[Problem to solve] Without omitting anything, return the records precisely as given.

Records from a data source:
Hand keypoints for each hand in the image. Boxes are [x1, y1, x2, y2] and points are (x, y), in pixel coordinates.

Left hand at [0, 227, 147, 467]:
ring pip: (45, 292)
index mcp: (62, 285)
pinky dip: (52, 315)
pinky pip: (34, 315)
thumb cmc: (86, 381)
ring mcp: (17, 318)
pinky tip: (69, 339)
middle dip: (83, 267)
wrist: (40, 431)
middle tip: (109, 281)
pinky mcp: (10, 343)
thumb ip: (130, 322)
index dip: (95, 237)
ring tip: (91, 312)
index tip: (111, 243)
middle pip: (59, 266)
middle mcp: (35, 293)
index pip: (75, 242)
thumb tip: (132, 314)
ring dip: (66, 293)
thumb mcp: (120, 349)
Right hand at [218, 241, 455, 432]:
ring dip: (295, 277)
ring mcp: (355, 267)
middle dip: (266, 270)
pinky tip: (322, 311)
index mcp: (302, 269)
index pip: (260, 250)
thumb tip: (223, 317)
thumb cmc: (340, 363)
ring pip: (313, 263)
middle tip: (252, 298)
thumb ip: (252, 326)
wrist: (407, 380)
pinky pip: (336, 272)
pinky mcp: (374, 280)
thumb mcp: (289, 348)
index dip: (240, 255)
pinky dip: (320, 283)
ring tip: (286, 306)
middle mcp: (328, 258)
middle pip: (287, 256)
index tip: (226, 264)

[Answer to this exercise]
Hand keypoints for each hand in the image. Boxes are [x1, y1, x2, y2] and points are (x, y), in pixel coordinates.

Left hand at [0, 227, 147, 467]:
ring pip: (45, 292)
index mcp: (62, 285)
pinky dip: (52, 315)
pinky pip: (34, 315)
thumb cmc: (86, 381)
ring mcp: (17, 318)
pinky tip: (69, 339)
middle dip: (83, 267)
wrist: (40, 431)
middle tip: (109, 281)
pinky mcp: (10, 343)
thumb ip: (130, 322)
index dip: (95, 237)
ring tip: (91, 312)
index tip: (111, 243)
middle pip: (59, 266)
middle mcp: (35, 293)
index pip: (75, 242)
thumb tip: (132, 314)
ring dip: (66, 293)
thumb mcp: (120, 349)
Right hand at [218, 241, 455, 432]:
ring dip: (295, 277)
ring mcp: (355, 267)
middle dip: (266, 270)
pinky tip: (322, 311)
index mcp: (302, 269)
index pip: (260, 250)
thumb tip: (223, 317)
thumb cmc: (340, 363)
ring pip: (313, 263)
middle tip: (252, 298)
thumb ip: (252, 326)
wrist: (407, 380)
pinky pip: (336, 272)
pinky mcp: (374, 280)
thumb mcp: (289, 348)
index dip: (240, 255)
pinky dip: (320, 283)
ring tip: (286, 306)
middle mcp: (328, 258)
middle pip: (287, 256)
index tip: (226, 264)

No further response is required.